Chin, 27, and his staff of five, have received no outside funding and will seek none in the near future. “We’re trying to keep equity among ourselves,” he said. “We’re viable without funding.”

The company, which began meeting last June in a Westside Starbucks, garners revenue from advertising, paid listings and from research reports, such as the soon-to-be-released funeral industry compensation study.

While A Grief Observed vies with larger players like PlanForever.com, Funeral.net and Funerals.com, Chin said he is optimistic because there isn’t one company that dominates the online funeral market.


Tech Donnybrook

All hell broke loose last week at struggling Calabasas-based software company Netsol International Inc.

A group of investors led by New York hedge fund manager Jonathan Iseson seized control of Netsol’s executive offices with armed guards after claiming to have won a proxy fight for the unprofitable company.

The investor group claimed it was elected as the new board and that new executives had been named as managers.

The company is fighting back, claiming the previous management continues to run things and that the installment of the new board and management was not valid because a third party did not tally the votes.
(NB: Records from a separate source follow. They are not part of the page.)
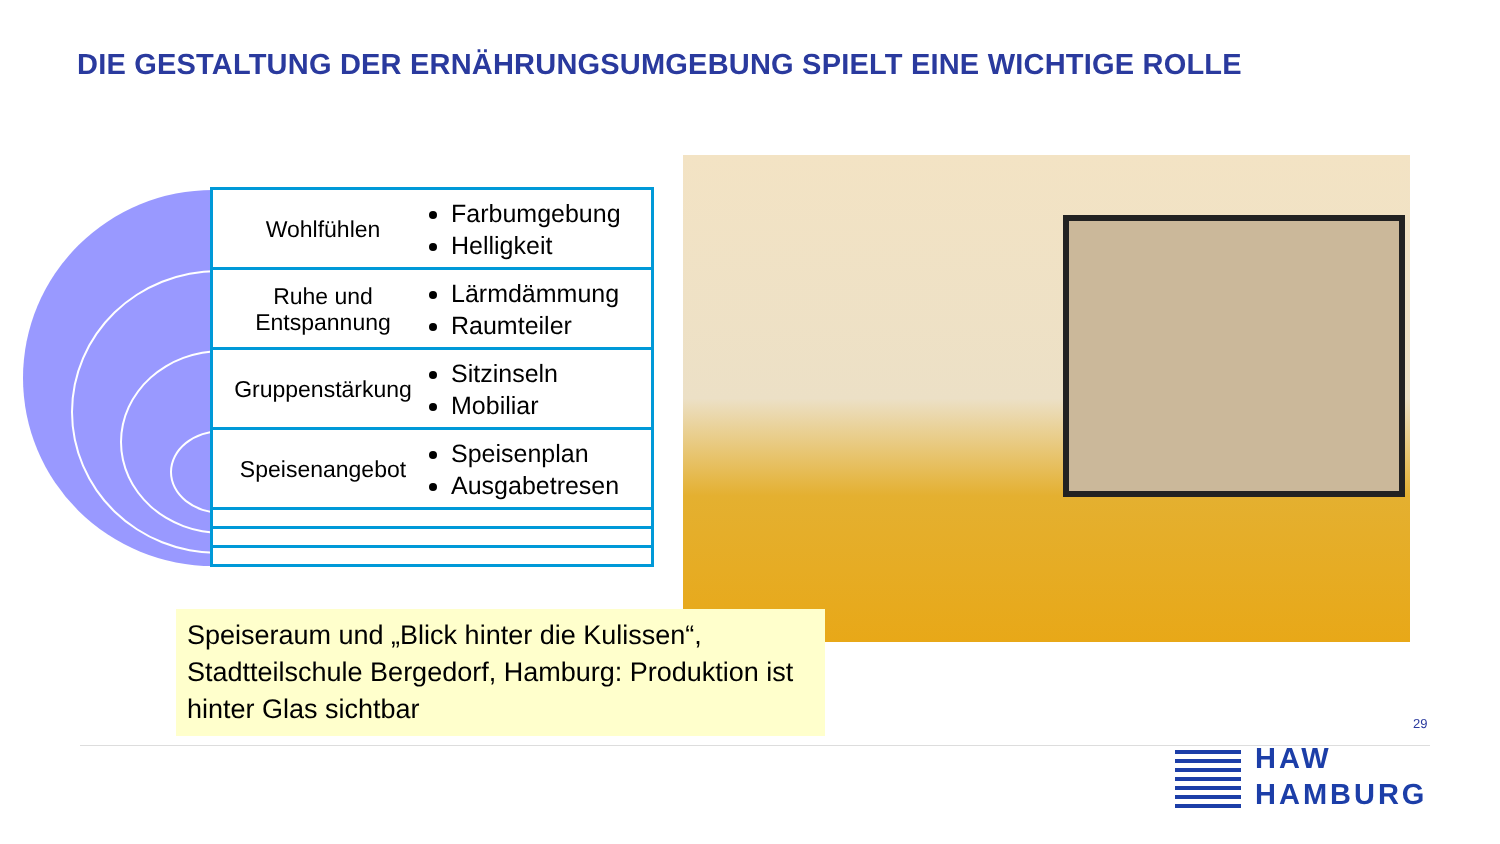DIE GESTALTUNG DER ERNÄHRUNGSUMGEBUNG SPIELT EINE WICHTIGE ROLLE
Wohlfühlen
Farbumgebung
Helligkeit
Ruhe und Entspannung
Lärmdämmung
Raumteiler
Gruppenstärkung
Sitzinseln
Mobiliar
Speisenangebot
Speisenplan
Ausgabetresen
Speiseraum und „Blick hinter die Kulissen“, Stadtteilschule Bergedorf, Hamburg: Produktion ist hinter Glas sichtbar
29
HAW
HAMBURG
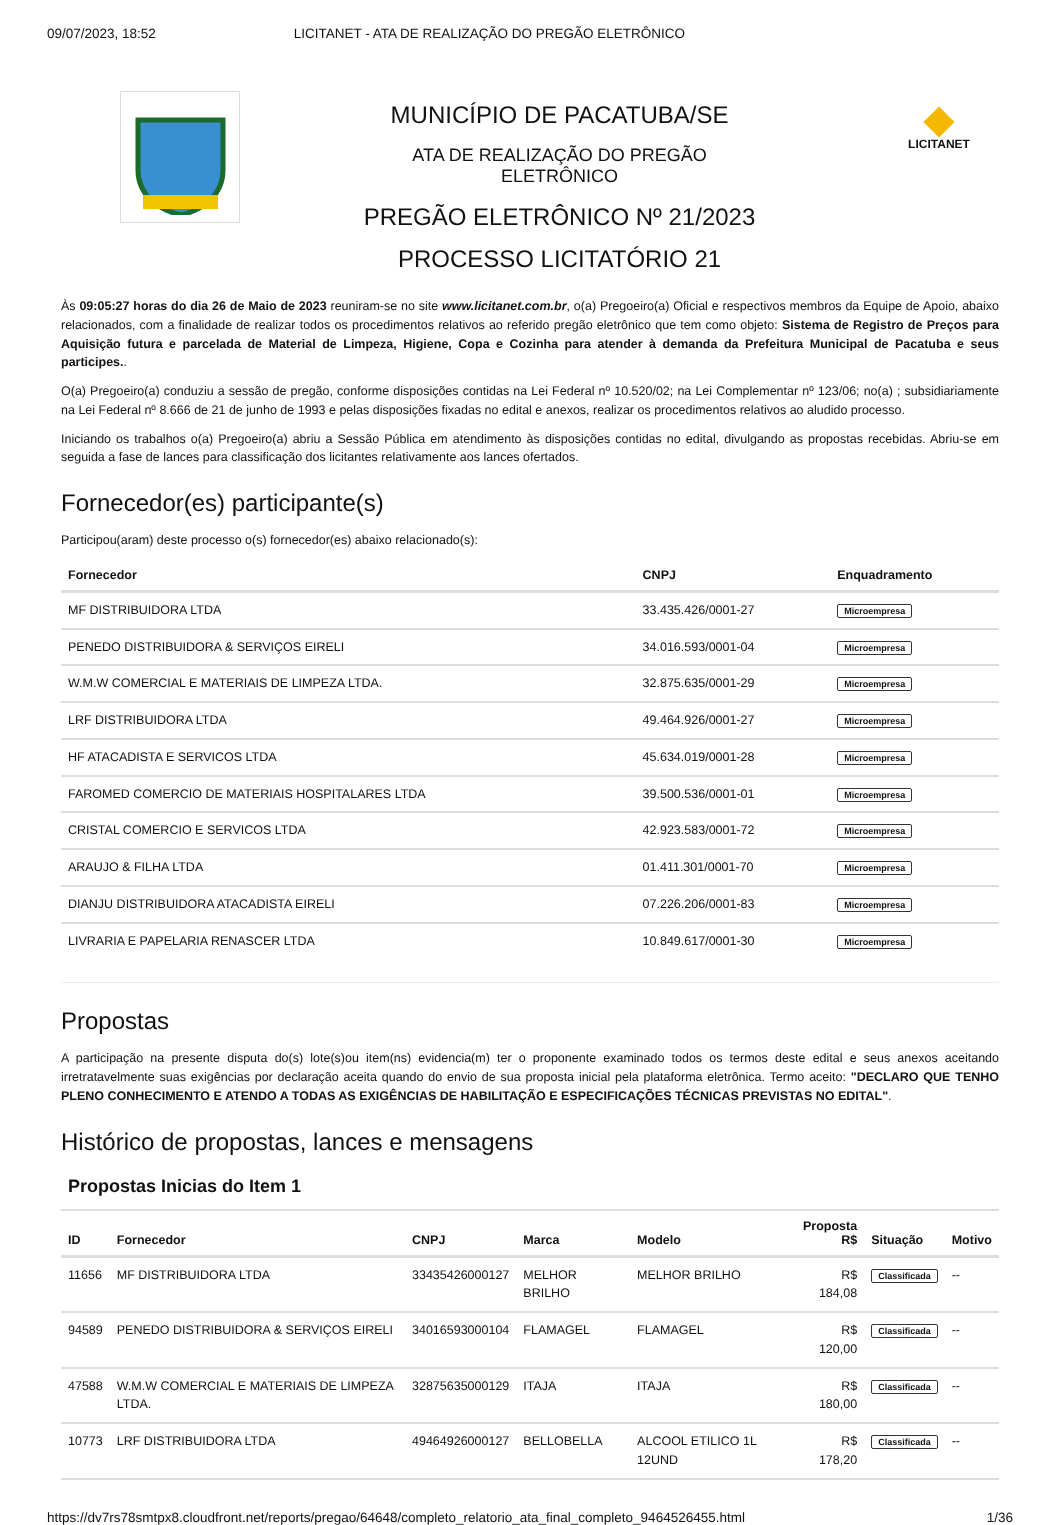09/07/2023, 18:52 LICITANET - ATA DE REALIZAÇÃO DO PREGÃO ELETRÔNICO
MUNICÍPIO DE PACATUBA/SE
ATA DE REALIZAÇÃO DO PREGÃO
ELETRÔNICO
PREGÃO ELETRÔNICO Nº 21/2023
PROCESSO LICITATÓRIO 21
LICITANET
Às 09:05:27 horas do dia 26 de Maio de 2023 reuniram-se no site www.licitanet.com.br, o(a) Pregoeiro(a) Oficial e respectivos membros da Equipe de Apoio, abaixo relacionados, com a finalidade de realizar todos os procedimentos relativos ao referido pregão eletrônico que tem como objeto: Sistema de Registro de Preços para Aquisição futura e parcelada de Material de Limpeza, Higiene, Copa e Cozinha para atender à demanda da Prefeitura Municipal de Pacatuba e seus participes..
O(a) Pregoeiro(a) conduziu a sessão de pregão, conforme disposições contidas na Lei Federal nº 10.520/02; na Lei Complementar nº 123/06; no(a) ; subsidiariamente na Lei Federal nº 8.666 de 21 de junho de 1993 e pelas disposições fixadas no edital e anexos, realizar os procedimentos relativos ao aludido processo.
Iniciando os trabalhos o(a) Pregoeiro(a) abriu a Sessão Pública em atendimento às disposições contidas no edital, divulgando as propostas recebidas. Abriu-se em seguida a fase de lances para classificação dos licitantes relativamente aos lances ofertados.
Fornecedor(es) participante(s)
Participou(aram) deste processo o(s) fornecedor(es) abaixo relacionado(s):
| Fornecedor | CNPJ | Enquadramento |
| --- | --- | --- |
| MF DISTRIBUIDORA LTDA | 33.435.426/0001-27 | Microempresa |
| PENEDO DISTRIBUIDORA & SERVIÇOS EIRELI | 34.016.593/0001-04 | Microempresa |
| W.M.W COMERCIAL E MATERIAIS DE LIMPEZA LTDA. | 32.875.635/0001-29 | Microempresa |
| LRF DISTRIBUIDORA LTDA | 49.464.926/0001-27 | Microempresa |
| HF ATACADISTA E SERVICOS LTDA | 45.634.019/0001-28 | Microempresa |
| FAROMED COMERCIO DE MATERIAIS HOSPITALARES LTDA | 39.500.536/0001-01 | Microempresa |
| CRISTAL COMERCIO E SERVICOS LTDA | 42.923.583/0001-72 | Microempresa |
| ARAUJO & FILHA LTDA | 01.411.301/0001-70 | Microempresa |
| DIANJU DISTRIBUIDORA ATACADISTA EIRELI | 07.226.206/0001-83 | Microempresa |
| LIVRARIA E PAPELARIA RENASCER LTDA | 10.849.617/0001-30 | Microempresa |
Propostas
A participação na presente disputa do(s) lote(s)ou item(ns) evidencia(m) ter o proponente examinado todos os termos deste edital e seus anexos aceitando irretratavelmente suas exigências por declaração aceita quando do envio de sua proposta inicial pela plataforma eletrônica. Termo aceito: "DECLARO QUE TENHO PLENO CONHECIMENTO E ATENDO A TODAS AS EXIGÊNCIAS DE HABILITAÇÃO E ESPECIFICAÇÕES TÉCNICAS PREVISTAS NO EDITAL".
Histórico de propostas, lances e mensagens
Propostas Inicias do Item 1
| ID | Fornecedor | CNPJ | Marca | Modelo | Proposta R$ | Situação | Motivo |
| --- | --- | --- | --- | --- | --- | --- | --- |
| 11656 | MF DISTRIBUIDORA LTDA | 33435426000127 | MELHOR BRILHO | MELHOR BRILHO | R$ 184,08 | Classificada | -- |
| 94589 | PENEDO DISTRIBUIDORA & SERVIÇOS EIRELI | 34016593000104 | FLAMAGEL | FLAMAGEL | R$ 120,00 | Classificada | -- |
| 47588 | W.M.W COMERCIAL E MATERIAIS DE LIMPEZA LTDA. | 32875635000129 | ITAJA | ITAJA | R$ 180,00 | Classificada | -- |
| 10773 | LRF DISTRIBUIDORA LTDA | 49464926000127 | BELLOBELLA | ALCOOL ETILICO 1L 12UND | R$ 178,20 | Classificada | -- |
https://dv7rs78smtpx8.cloudfront.net/reports/pregao/64648/completo_relatorio_ata_final_completo_9464526455.html 1/36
Iseson’s Blue Water Partners invested heavily in Netsol in the late 1990s and the funds posted huge gains when Netsol shares soared to from single digits to the $80 range in early 1999. But when Barron’s magazine revealed that Blue Water was behind the increase, the stock plummeted, along with the value of Blue Water’s holdings.

Representatives of the two sides could not be reached for comment.

Netsol uses software developers in Pakistan to create its custom software, which end up mainly in financial applications.


Talent Auction

There’s hope for the thousands of recently laid off dot-com staffers who want to stay together as a team.

A group of South Carolina-based techies who lost their jobs at a company called Home Account Networks Inc. auctioned themselves off as a group for hire at online auction site eBay Inc. The group advertised itself on eBay for $1 million, which stirred interest from several online banking outfits.

They’re not alone. In response to growing interest, eBay recently added a professional services category to its site.